I wish I had found this case[*] before the hearing:
http://www.austlii.edu.au/cgi-bin/viewdoc/au/cases/nsw/NSWCA/2016/334.html
"(2) The word “necessary” in s 99(3) carries its ordinary meaning of
“needed to be done” or “required” in the sense of “requisite” or
something “that cannot be dispensed with” and does not import any
qualification to this ordinary meaning."
It may not have changed the outcome, but at least then the Tribunal
would have had to address the fact that "necessary" can have a meaning
other than "reasonably appropriate and adapted." I have to wonder why
the Tribunal did not find that case for itself, and whether Service
NSW's lawyers knew about the case.
Mind you, I might still have lost based on the argument that I had
consented to Service NSW's terms and conditions which included consent
to their privacy policy.
Interestingly, they seem to have stopped requiring consent to the
privacy policy, since that is no longer present in their terms and
conditions. Perhaps they have quietly conceded my point that they're
meant to abide by the rules established by the legislation, and not make
up their own.
There is a current review of the Commonwealth Privacy Act, which also
uses the word "necessary" in an almost identical context.

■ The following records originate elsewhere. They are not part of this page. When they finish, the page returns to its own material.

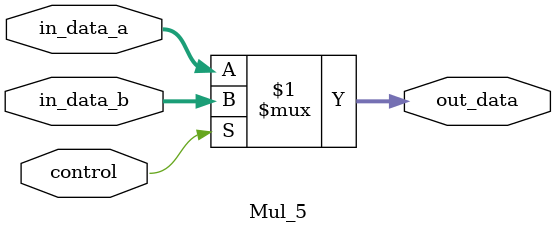
<source format=v>
`timescale 1ns / 1ps


module Mul_5(
input control,
input [4:0] in_data_a,
input [4:0] in_data_b,
output [4:0] out_data
    );
assign out_data=control? in_data_b : in_data_a;
endmodule

</source>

https://www.ag.gov.au/integrity/consultations/review-privacy-act-1988
I'll be making a submission about the need to define the word
"necessary" to make it clearer what level of protection the legislation
provides. That legislation also binds Service NSW.
Sylvia.
[*] BTW, Mr Robinson had two separate cases regarding false arrest on
different occasions. He's won one, and lost one.